Ethan sat down alongside her in front of the fire, the haunting howl that had echoed through the forests bothering him far more than he dared admit.
‘Coyote or something,’ he said.
It sounded lame and he knew it.
‘Coyote,’ Lopez repeated. ‘Well, that sounded like the biggest, meanest and most unfriendly coyote I’ve ever god-damned heard.’ She glanced across at Dana Ford. ‘You ever heard anything like that before?’
Proctor and Dana sat side by side as Dana replied.
‘We’ve been sent a thousand recordings that sound just like that,’ she said. ‘Sometimes the howls are long, low and mournful like that one was. Other times, they’re high-pitched and warbling. The worst ones aren’t the howls at all though.’
‘No?’ Lopez murmured. ‘You figure that, how?’
It was Proctor who replied, awkwardly playing with his mug as he spoke.
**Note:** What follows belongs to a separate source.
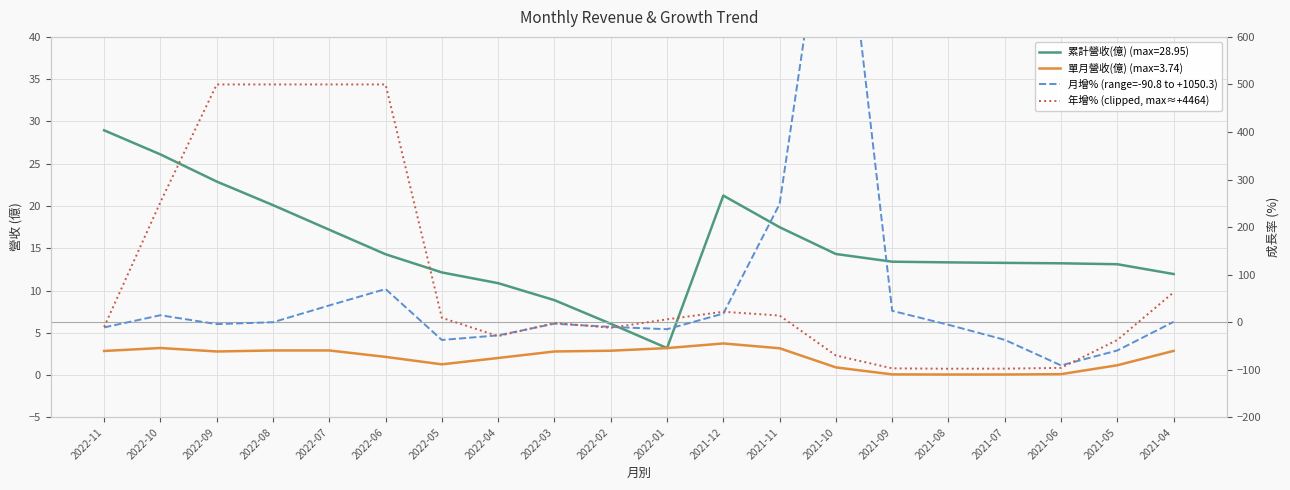

The value of 年增% (clipped, max≈+4464) at 2022-01 is 6.1. True or false?

True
‘It’s the ones that sound like dialect,’ he said. ‘It’s horrible to listen to, the strangest combination of growls, whoops and gabbling you’ve ever heard. It sets the hairs of your neck on end because it’s something so familiar and yet so odd.’
Proctor seemed to shiver where he sat and clasped the warmth of his mug with both hands.
‘How many of these things have you gone after?’ Ethan asked them.
‘We’ve uncovered evidence for bipedal apes in almost every state but how many of the encounters are genuine we just don’t know, and we have to do it in our own time and pay for it out of our own pockets because we’d never get grants for this type of work,’ said Dana.
‘Yeah,’ Proctor snapped. ‘You even utter the word cryptozoology in the halls of residence and you’re out on your ass by the end of the week. Nobody wants to fund research into sea monsters or North American bipedal apes, but if you find anything suddenly everybody says they suspected it was there.’